In essence, we are trapped in the box that was constructed in the wake of the Vietnam war. The so-called “Vietnam Syndrome” that George H.W. Bush declared cured in 1991 had two major components. One was a quite reasonable public distaste for foreign wars and military interventions, developed quite independently of articulate elite opinion, which almost universally supported the aims of our murderous adventure in Indochina. The second piece was a reluctance on the part of elected officials to institute conscription. Draft registration has been in effect since it was reestablished in 1980, but no draft has been declared since the end of the Vietnam War and none is likely to be. The reason is simple: politicians are unwilling to ask for that level of sacrifice from the American public. There’s no conscription because that would make presidents, senators, and congressmembers unpopular – period.

That’s what drives these endless wars. We are not compelled to fight, and our wars are financed on the U.S. Treasury’s credit card, so we don’t have to pay extra taxes, either.  So if you’re wondering why we still have our all-volunteer army in Afghanistan, that’s basically why. Start drafting people (or even taxing people) and it would be over in six months, tops.

luv u,

jp

Lying in state.

John McCain was held as a prisoner of war in North Vietnam for more than five years. That’s a long stretch in a third world prison, particularly when it’s in a country that’s been under sustained withering attack from a superpower for longer than that. He was abused, and that was reprehensible – prisoners should not be maltreated or deliberately deprived of proper care, nutrition, etc. I am against mistreatment and torture regardless of who is being subjected to it, and McCain was far from the worst; just a cog in a genocidal war machine that he eventually came close to seeing as  inappropriately applied in that conflict. And late in life, he admitted that the Iraq war had been a “mistake” and expressed regret for his part in bringing it about.

Lest we forget ... the real McCain.Those are the two best things I can say about the late senior senator from Arizona.
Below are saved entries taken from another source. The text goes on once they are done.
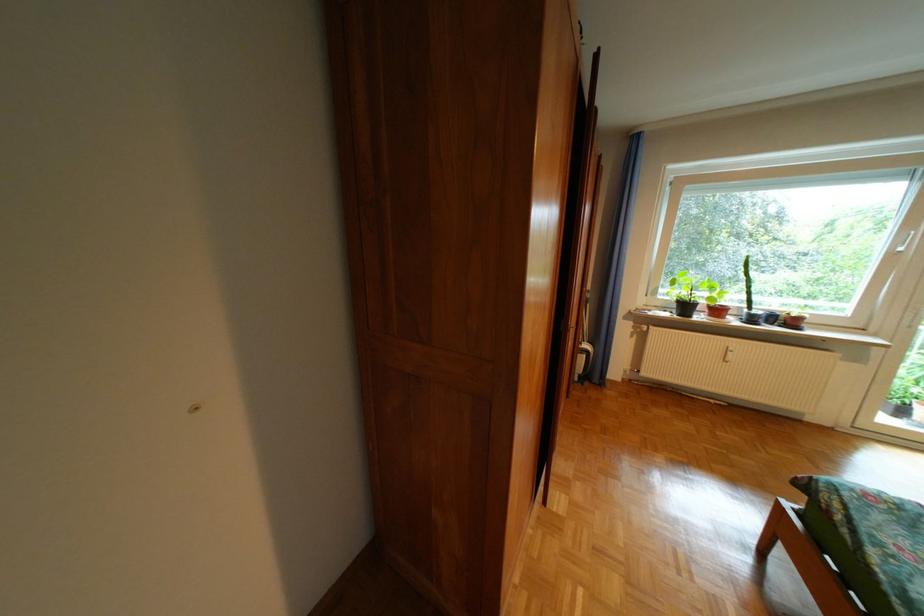
Where would you turn the radiator control handle? Please return your answer as a coordinate pair (x, y).

(727, 354)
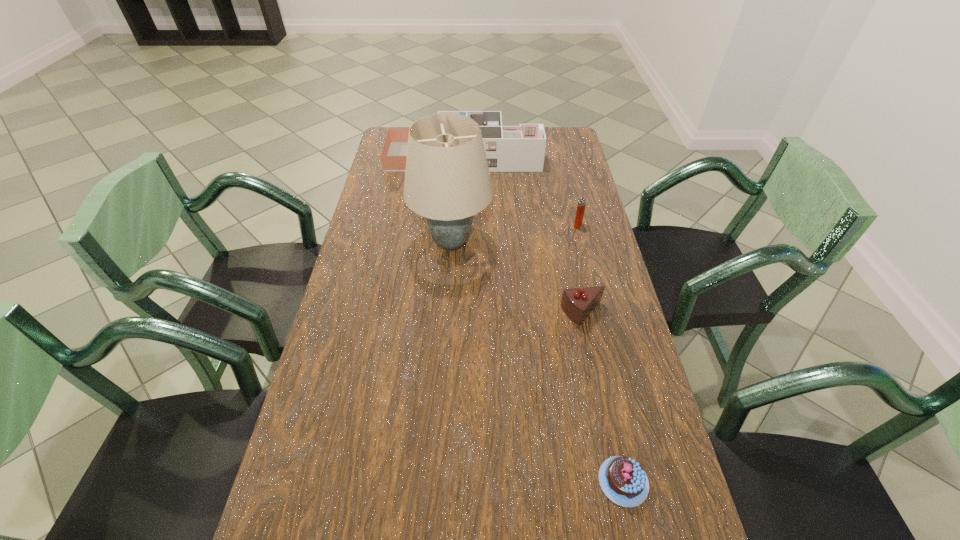
The image size is (960, 540). I want to click on object that ranks as the closest to the dollhouse, so click(447, 180).

Where is `vacant space that satisfies the following two spatial constraints: 1. at the front door of the dollhouse; 2. on the left side of the fourth tallest object`? The width and height of the screenshot is (960, 540). vacant space that satisfies the following two spatial constraints: 1. at the front door of the dollhouse; 2. on the left side of the fourth tallest object is located at coordinates (456, 313).

The width and height of the screenshot is (960, 540). Identify the location of vacant position in the image that satisfies the following two spatial constraints: 1. on the back side of the shorter chocolate cake; 2. at the front door of the farthest object. [553, 157].

Where is `free spot that satisfies the following two spatial constraints: 1. on the back side of the third tallest object; 2. at the front door of the farthest object`? free spot that satisfies the following two spatial constraints: 1. on the back side of the third tallest object; 2. at the front door of the farthest object is located at coordinates (562, 157).

You are a GUI agent. You are given a task and a screenshot of the screen. Output one action in this format:
    pyautogui.click(x=<x>, y=<y>)
    Task: Click on the vacant point that satisfies the following two spatial constraints: 1. on the back side of the third tallest object; 2. on the right side of the lampshade
    This screenshot has height=540, width=960.
    Given the screenshot: What is the action you would take?
    pyautogui.click(x=453, y=225)

Where is `free space that satisfies the following two spatial constraints: 1. on the back side of the third tallest object; 2. on the right side of the shortest object`? free space that satisfies the following two spatial constraints: 1. on the back side of the third tallest object; 2. on the right side of the shortest object is located at coordinates (567, 225).

The width and height of the screenshot is (960, 540). I want to click on free space that satisfies the following two spatial constraints: 1. at the front door of the second tallest object; 2. on the left side of the taller chocolate cake, so click(456, 313).

This screenshot has height=540, width=960. In order to click on vacant position in the image that satisfies the following two spatial constraints: 1. on the back side of the nearest object; 2. on the right side of the third shortest object in this screenshot , I will do click(x=567, y=225).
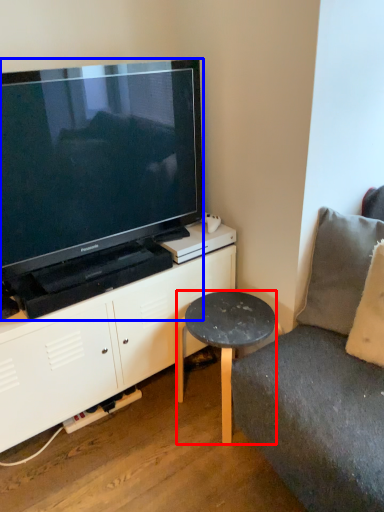
Question: Which of the following is the farthest to the observer, table (highlighted by a red box) or television (highlighted by a blue box)?

Choices:
 (A) table
 (B) television

Answer: (A)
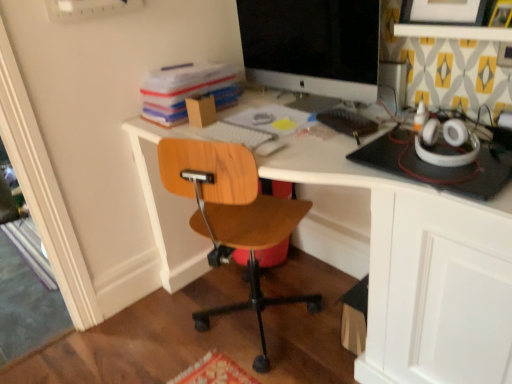
Consider the image. In order to face satin black monitor at upper center, should I rotate leftwards or rightwards?

To align with it, rotate right about 6.943°.

Locate an element on the screen. wooden chair at center is located at coordinates (231, 216).

Locate an element on the screen. matte black picture frame at upper right is located at coordinates (443, 12).

What do you see at coordinates (443, 12) in the screenshot? I see `matte black picture frame at upper right` at bounding box center [443, 12].

You are a GUI agent. You are given a task and a screenshot of the screen. Output one action in this format:
    pyautogui.click(x=<x>, y=<y>)
    Task: Click on the satin black monitor at upper center
    
    Given the screenshot: What is the action you would take?
    312,46

Consider the image. Is white glossy desk at center inside the boundaries of wooden chair at center, or outside?

white glossy desk at center exists outside the volume of wooden chair at center.

How much distance is there between white glossy desk at center and wooden chair at center?

They are 40.91 centimeters apart.

From the image's perspective, is white glossy desk at center above or below wooden chair at center?

Based on their image positions, white glossy desk at center is located above wooden chair at center.

Considering the sizes of objects white glossy desk at center and wooden chair at center in the image provided, who is smaller, white glossy desk at center or wooden chair at center?

wooden chair at center is smaller.

Considering the positions of objects stacked paperboard at upper left and wooden chair at center in the image provided, who is more to the right, stacked paperboard at upper left or wooden chair at center?

Positioned to the right is wooden chair at center.

Is stacked paperboard at upper left bigger than wooden chair at center?

No, stacked paperboard at upper left is not bigger than wooden chair at center.

Considering the positions of objects stacked paperboard at upper left and wooden chair at center in the image provided, who is behind, stacked paperboard at upper left or wooden chair at center?

stacked paperboard at upper left is further from the camera.

Is stacked paperboard at upper left positioned beyond the bounds of wooden chair at center?

Yes, stacked paperboard at upper left is not within wooden chair at center.

In the scene shown: Which is nearer, (276, 198) or (314, 153)?

The point (314, 153) is closer.

Which of these two, wooden chair at center or white glossy desk at center, stands taller?

white glossy desk at center is taller.

From a real-world perspective, is wooden chair at center positioned under white glossy desk at center based on gravity?

Yes.

Looking at this image, in the image, is wooden chair at center on the left side or the right side of white glossy desk at center?

Clearly, wooden chair at center is on the left of white glossy desk at center in the image.

Considering the sizes of objects stacked paperboard at upper left and matte black picture frame at upper right in the image provided, who is shorter, stacked paperboard at upper left or matte black picture frame at upper right?

stacked paperboard at upper left is shorter.

Considering the positions of points (204, 89) and (401, 20), is point (204, 89) closer to camera compared to point (401, 20)?

No, it is not.

Does stacked paperboard at upper left come behind matte black picture frame at upper right?

Yes, stacked paperboard at upper left is further from the viewer.

The width and height of the screenshot is (512, 384). Find the location of `book directly beneath the matte black picture frame at upper right (from a real-world perspective)`. book directly beneath the matte black picture frame at upper right (from a real-world perspective) is located at coordinates (186, 90).

Is white glossy desk at center looking in the opposite direction of matte black picture frame at upper right?

That's right, white glossy desk at center is facing away from matte black picture frame at upper right.

From the image's perspective, is white glossy desk at center under matte black picture frame at upper right?

Correct, white glossy desk at center appears lower than matte black picture frame at upper right in the image.

How much distance is there between white glossy desk at center and matte black picture frame at upper right?

25.17 inches.

Does white glossy desk at center have a greater height compared to matte black picture frame at upper right?

Correct, white glossy desk at center is much taller as matte black picture frame at upper right.

Is matte black picture frame at upper right not close to satin black monitor at upper center?

No, matte black picture frame at upper right is not far from satin black monitor at upper center.

Which object is further away from the camera, matte black picture frame at upper right or satin black monitor at upper center?

satin black monitor at upper center is further from the camera.

Looking at the image, does matte black picture frame at upper right seem bigger or smaller compared to satin black monitor at upper center?

Considering their sizes, matte black picture frame at upper right takes up less space than satin black monitor at upper center.

Does matte black picture frame at upper right have a lesser width compared to satin black monitor at upper center?

Indeed, matte black picture frame at upper right has a lesser width compared to satin black monitor at upper center.

From a real-world perspective, who is located higher, wooden chair at center or stacked paperboard at upper left?

stacked paperboard at upper left, from a real-world perspective.

Find the location of `book above the wooden chair at center (from the image's perspective)`. book above the wooden chair at center (from the image's perspective) is located at coordinates (186, 90).

Does wooden chair at center appear on the right side of stacked paperboard at upper left?

Yes, wooden chair at center is to the right of stacked paperboard at upper left.

Between wooden chair at center and stacked paperboard at upper left, which one has larger width?

wooden chair at center.

In order to click on chair that appears below the white glossy desk at center (from the image's perspective) in this screenshot , I will do `click(231, 216)`.

What are the coordinates of `book above the wooden chair at center (from a real-world perspective)` in the screenshot? It's located at (186, 90).

Looking at the image, which one is located closer to matte black picture frame at upper right, white glossy desk at center or stacked paperboard at upper left?

Among the two, white glossy desk at center is located nearer to matte black picture frame at upper right.

Estimate the real-world distances between objects in this image. Which object is closer to white glossy desk at center, wooden chair at center or satin black monitor at upper center?

wooden chair at center.

Looking at the image, which one is located closer to satin black monitor at upper center, wooden chair at center or stacked paperboard at upper left?

stacked paperboard at upper left is positioned closer to the anchor satin black monitor at upper center.

Estimate the real-world distances between objects in this image. Which object is further from stacked paperboard at upper left, white glossy desk at center or satin black monitor at upper center?

white glossy desk at center is further to stacked paperboard at upper left.

Based on their spatial positions, is stacked paperboard at upper left or wooden chair at center further from white glossy desk at center?

stacked paperboard at upper left.

Which object lies further to the anchor point stacked paperboard at upper left, wooden chair at center or satin black monitor at upper center?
The fact is, he spent his entire political career pressing for war every time the opportunity arose; it was central to his brand. He simply never met a war he didn’t like, from Reagan’s proxy wars in Central America and elsewhere, to the Gulf War, to Afghanistan, Iraq, Libya, you name it. He was pressing for direct American involvement in the Syrian civil war early on. And in spite of his celebrated vote against the Obamacare repeal, he has supported Trump’s legislative agenda more than eighty percent of the time, most notably voting to pass the $1.5T tax giveaway to the richest people in the country – a bill that also hobbled the ACA by canceling the mandate.

Of course, the mainstream news media reference none of this in their wall-to-wall coverage of his passing, preferring to expound endlessly on what a peerless leader of men McCain was. MSNBC’s amnesia regarding this topic is breathtaking. I clearly remember his 2008 presidential campaign, and it was full of divisive rhetoric, particularly what emanated from his crackpot vice presidential pick, Sara Palin. McCain, too, made rally speeches about how Obama was not like you and me. He obsessed about Russia in Georgia (note: a chief foreign policy advisor was on Georgia’s payroll at the time) and advocated for a federal spending freeze when the financial crisis hit – a Hoover-esque move that would have brought on another great depression. And yet with all this (and much else), MSNBC only shows that one moment in that one rally when McCain shut down some crazy old racist with a clumsily bigoted rejoinder about how Obama was not an “Arab” but, rather, a good family man.

I could go on, but seriously … the point is that the corporate media loved McCain and were incapable of reporting on him honestly. That they would continue spinning the maverick myth even after he’s gone should surprise no one.